■ **TRY IT**
Transcribe the records below. Leave every word as it is.

[[ SUPPLIED MATERIAL open ]]

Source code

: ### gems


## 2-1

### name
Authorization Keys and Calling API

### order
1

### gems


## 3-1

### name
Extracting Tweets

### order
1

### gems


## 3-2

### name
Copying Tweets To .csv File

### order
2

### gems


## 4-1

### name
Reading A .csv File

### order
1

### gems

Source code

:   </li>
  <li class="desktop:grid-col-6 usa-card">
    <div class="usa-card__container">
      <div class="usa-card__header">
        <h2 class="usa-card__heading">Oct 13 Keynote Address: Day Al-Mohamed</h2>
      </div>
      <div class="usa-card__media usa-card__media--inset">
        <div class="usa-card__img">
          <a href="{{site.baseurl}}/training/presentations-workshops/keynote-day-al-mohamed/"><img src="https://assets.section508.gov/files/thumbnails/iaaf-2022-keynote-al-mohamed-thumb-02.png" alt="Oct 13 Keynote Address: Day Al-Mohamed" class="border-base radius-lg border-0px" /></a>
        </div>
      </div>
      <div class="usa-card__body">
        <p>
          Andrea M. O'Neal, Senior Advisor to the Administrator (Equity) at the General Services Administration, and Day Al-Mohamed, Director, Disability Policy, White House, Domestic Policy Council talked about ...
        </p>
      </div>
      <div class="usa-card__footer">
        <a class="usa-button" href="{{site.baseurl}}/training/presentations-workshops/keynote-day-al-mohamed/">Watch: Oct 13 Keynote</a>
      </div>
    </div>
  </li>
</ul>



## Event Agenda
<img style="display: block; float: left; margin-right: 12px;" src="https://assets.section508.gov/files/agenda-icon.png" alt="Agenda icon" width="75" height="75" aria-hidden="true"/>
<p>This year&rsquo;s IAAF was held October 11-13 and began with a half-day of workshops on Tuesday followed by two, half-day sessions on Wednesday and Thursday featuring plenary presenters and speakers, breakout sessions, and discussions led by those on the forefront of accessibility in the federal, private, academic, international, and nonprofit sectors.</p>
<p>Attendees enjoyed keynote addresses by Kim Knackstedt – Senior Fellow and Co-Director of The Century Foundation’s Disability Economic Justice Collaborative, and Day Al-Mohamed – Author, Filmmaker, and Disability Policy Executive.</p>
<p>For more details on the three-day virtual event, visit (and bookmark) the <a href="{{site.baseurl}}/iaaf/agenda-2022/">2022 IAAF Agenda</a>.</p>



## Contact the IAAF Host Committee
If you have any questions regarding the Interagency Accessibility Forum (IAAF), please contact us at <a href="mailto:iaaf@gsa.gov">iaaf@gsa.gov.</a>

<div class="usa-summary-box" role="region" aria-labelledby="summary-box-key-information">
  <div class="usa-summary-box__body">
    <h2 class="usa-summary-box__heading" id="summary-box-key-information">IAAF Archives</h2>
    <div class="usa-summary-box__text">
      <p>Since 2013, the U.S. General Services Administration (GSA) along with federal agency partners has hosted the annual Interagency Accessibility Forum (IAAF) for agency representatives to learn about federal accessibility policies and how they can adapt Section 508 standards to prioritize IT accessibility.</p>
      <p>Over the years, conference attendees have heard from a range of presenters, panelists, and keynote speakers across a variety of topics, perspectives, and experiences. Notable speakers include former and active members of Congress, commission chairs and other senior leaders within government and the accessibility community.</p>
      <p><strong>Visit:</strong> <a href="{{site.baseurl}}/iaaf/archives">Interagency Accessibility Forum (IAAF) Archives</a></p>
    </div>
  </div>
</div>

[[ SUPPLIED MATERIAL closed ]]

■ **ANSWER TO THIS PROBLEM**
Source code

: ### gems


## 2-1

### name
Authorization Keys and Calling API

### order
1

### gems


## 3-1

### name
Extracting Tweets

### order
1

### gems


## 3-2

### name
Copying Tweets To .csv File

### order
2

### gems


## 4-1

### name
Reading A .csv File

### order
1

### gems

Source code

:   </li>
  <li class="desktop:grid-col-6 usa-card">
    <div class="usa-card__container">
      <div class="usa-card__header">
        <h2 class="usa-card__heading">Oct 13 Keynote Address: Day Al-Mohamed</h2>
      </div>
      <div class="usa-card__media usa-card__media--inset">
        <div class="usa-card__img">
          <a href="{{site.baseurl}}/training/presentations-workshops/keynote-day-al-mohamed/"><img src="https://assets.section508.gov/files/thumbnails/iaaf-2022-keynote-al-mohamed-thumb-02.png" alt="Oct 13 Keynote Address: Day Al-Mohamed" class="border-base radius-lg border-0px" /></a>
        </div>
      </div>
      <div class="usa-card__body">
        <p>
          Andrea M. O'Neal, Senior Advisor to the Administrator (Equity) at the General Services Administration, and Day Al-Mohamed, Director, Disability Policy, White House, Domestic Policy Council talked about ...
        </p>
      </div>
      <div class="usa-card__footer">
        <a class="usa-button" href="{{site.baseurl}}/training/presentations-workshops/keynote-day-al-mohamed/">Watch: Oct 13 Keynote</a>
      </div>
    </div>
  </li>
</ul>



## Event Agenda
<img style="display: block; float: left; margin-right: 12px;" src="https://assets.section508.gov/files/agenda-icon.png" alt="Agenda icon" width="75" height="75" aria-hidden="true"/>
<p>This year&rsquo;s IAAF was held October 11-13 and began with a half-day of workshops on Tuesday followed by two, half-day sessions on Wednesday and Thursday featuring plenary presenters and speakers, breakout sessions, and discussions led by those on the forefront of accessibility in the federal, private, academic, international, and nonprofit sectors.</p>
<p>Attendees enjoyed keynote addresses by Kim Knackstedt – Senior Fellow and Co-Director of The Century Foundation’s Disability Economic Justice Collaborative, and Day Al-Mohamed – Author, Filmmaker, and Disability Policy Executive.</p>
<p>For more details on the three-day virtual event, visit (and bookmark) the <a href="{{site.baseurl}}/iaaf/agenda-2022/">2022 IAAF Agenda</a>.</p>



## Contact the IAAF Host Committee
If you have any questions regarding the Interagency Accessibility Forum (IAAF), please contact us at <a href="mailto:iaaf@gsa.gov">iaaf@gsa.gov.</a>

<div class="usa-summary-box" role="region" aria-labelledby="summary-box-key-information">
  <div class="usa-summary-box__body">
    <h2 class="usa-summary-box__heading" id="summary-box-key-information">IAAF Archives</h2>
    <div class="usa-summary-box__text">
      <p>Since 2013, the U.S. General Services Administration (GSA) along with federal agency partners has hosted the annual Interagency Accessibility Forum (IAAF) for agency representatives to learn about federal accessibility policies and how they can adapt Section 508 standards to prioritize IT accessibility.</p>
      <p>Over the years, conference attendees have heard from a range of presenters, panelists, and keynote speakers across a variety of topics, perspectives, and experiences. Notable speakers include former and active members of Congress, commission chairs and other senior leaders within government and the accessibility community.</p>
      <p><strong>Visit:</strong> <a href="{{site.baseurl}}/iaaf/archives">Interagency Accessibility Forum (IAAF) Archives</a></p>
    </div>
  </div>
</div>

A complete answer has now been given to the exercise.